Elira turned to me then, fully, all the teasing dropping from her face for a moment.

“You did it,” she said. “You opened the Academy. You held the Luminary and walked into the Hollows. You got these fools organized.” Her eyes softened even more. “You even brought my son back from cursed dog-form. I’m proud of you, Maeve.”

The words hit harder than any spell.

“Don’t,” I said, swallowing hard. “I will cry and then Twobble will narrate it.”

“Already scripting it,” Twobble called faintly from upstairs.

“Stay up there!” I yelled.

Elira laughed. “Bring them down,” she said instead. “We don’t have much time before whatever’s pressing on the Ward outside decides to try harder.”

That sobered the room.

“Right,” I said. “About that.”

She patted the pedestal, the light brightening briefly in answer.

“This,” she said, “is why I’m here and not… gone-gone.”

“The Stone Ward?” I guessed.

She nodded. “A branch of it. The cottage is built on an old anchor point—one I reinforced when your father was little, before things went sideways. When I made my choice after Malore—” Her expression flickered.

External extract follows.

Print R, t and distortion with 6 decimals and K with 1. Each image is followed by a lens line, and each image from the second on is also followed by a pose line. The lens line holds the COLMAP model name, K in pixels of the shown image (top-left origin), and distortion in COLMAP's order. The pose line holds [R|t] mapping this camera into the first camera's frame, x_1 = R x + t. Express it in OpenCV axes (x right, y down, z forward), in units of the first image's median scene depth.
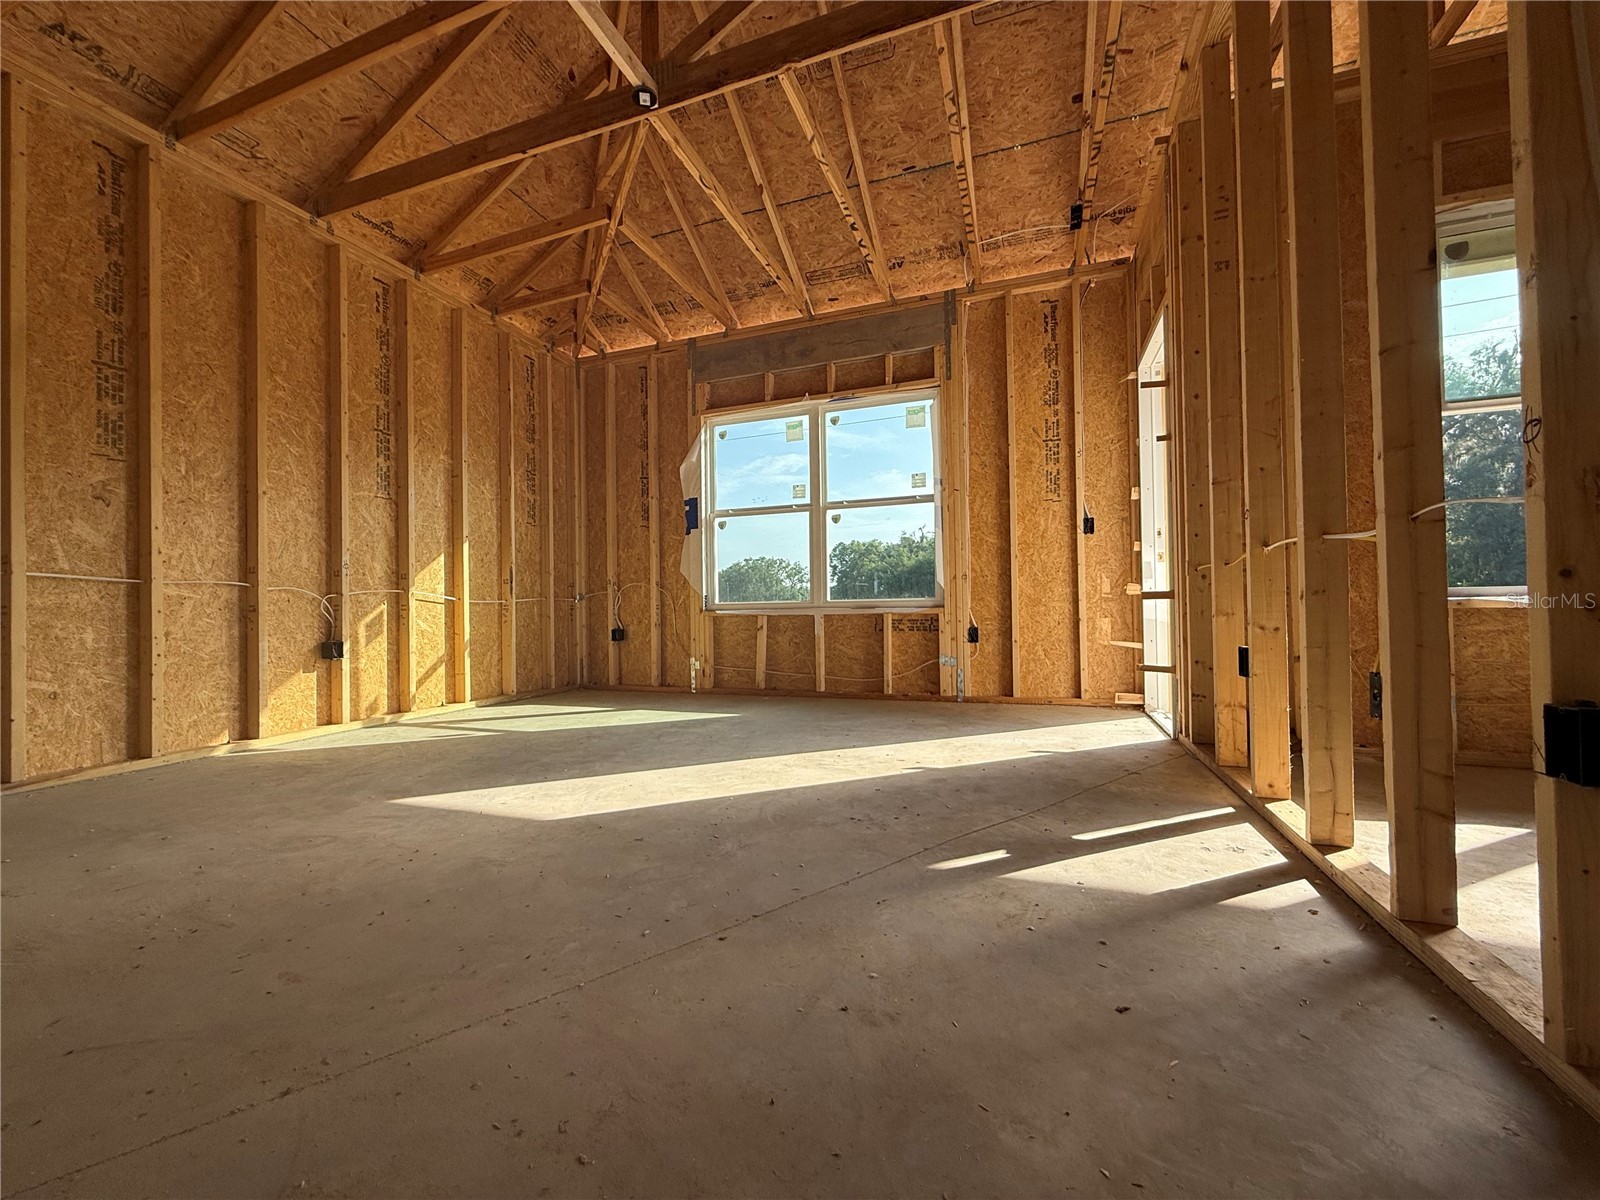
lens RADIAL K [[637.7, 0, 796.7], [0, 637.7, 602.2], [0, 0, 1]] dist [-0.000227, 0.000034]
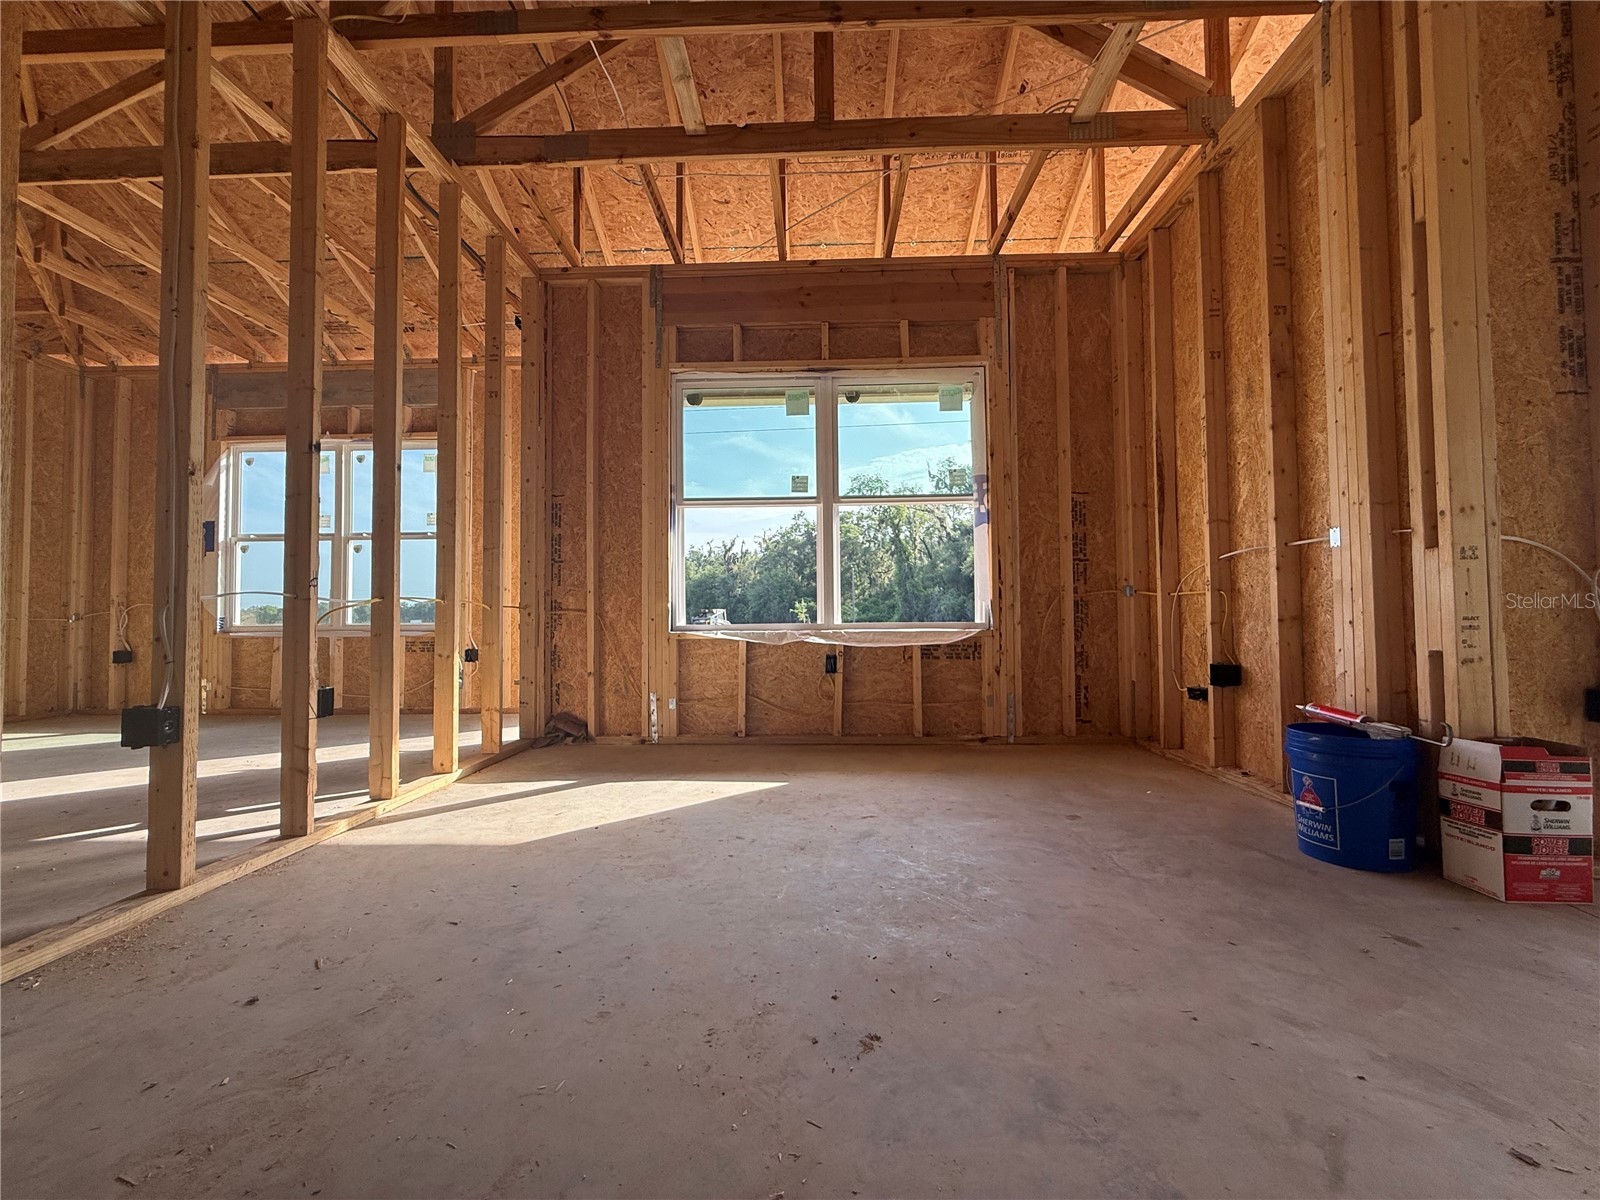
lens RADIAL K [[637.7, 0, 796.7], [0, 637.7, 601.4], [0, 0, 1]] dist [-0.000227, 0.000034]
pose [[0.950653, 0.016442, 0.309820, 0.457844], [-0.010051, 0.999703, -0.022212, -0.025702], [-0.310093, 0.018002, 0.950536, -0.276472]]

“The Luminary offered me a path. I could dissolve fully into the Academy, or I could split what was left of me between its heart and this anchor.”

“And you chose here,” I whispered.

“And there,” she corrected. “I’m greedy.

But I put more of myself here. The Academy needed its ghosts, but Stonewick needed…

another keeper along with Miora. Someone to keep an eye on the Stone Ward’s roots.

Someone who could nudge the cottage, nag Karvey, annoy Miora, and make sure the magic stayed leaning toward joy whenever possible. ”

“Joy,” Miora wheezed. “You call all this joy?”

Elira’s eyes crinkled. “You cannot tell me it hasn’t been more interesting since Maeve arrived.”

Miora’s gaze slid to me. Her mouth pressed into its familiar disapproving line, but her eyes were warm. She squeezed Elira’s hand.

“Infuriating, more like,” she said. “But I suppose… yes.”

“So all those times the cottage seemed… alive,” I said slowly. “The way it nudged me toward certain drawers, or made the kettle shriek at convenient moments…”

“That was you?” My dad asked.

Elira’s smile turned sly. “I prefer to think of it as a collaborative haunting. The house was already half-awake. I just gave it better taste.”

Mom huffed. “You could have told us you were here.”

“I wasn’t until recently,” Elira said, gesturing upward vaguely. “Once I got interrupted by the Priestess when I was trying to talk with my granddaughter, I knew I needed to speed up the inception. I didn’t have a year to wait. I needed to transcend here immediately.”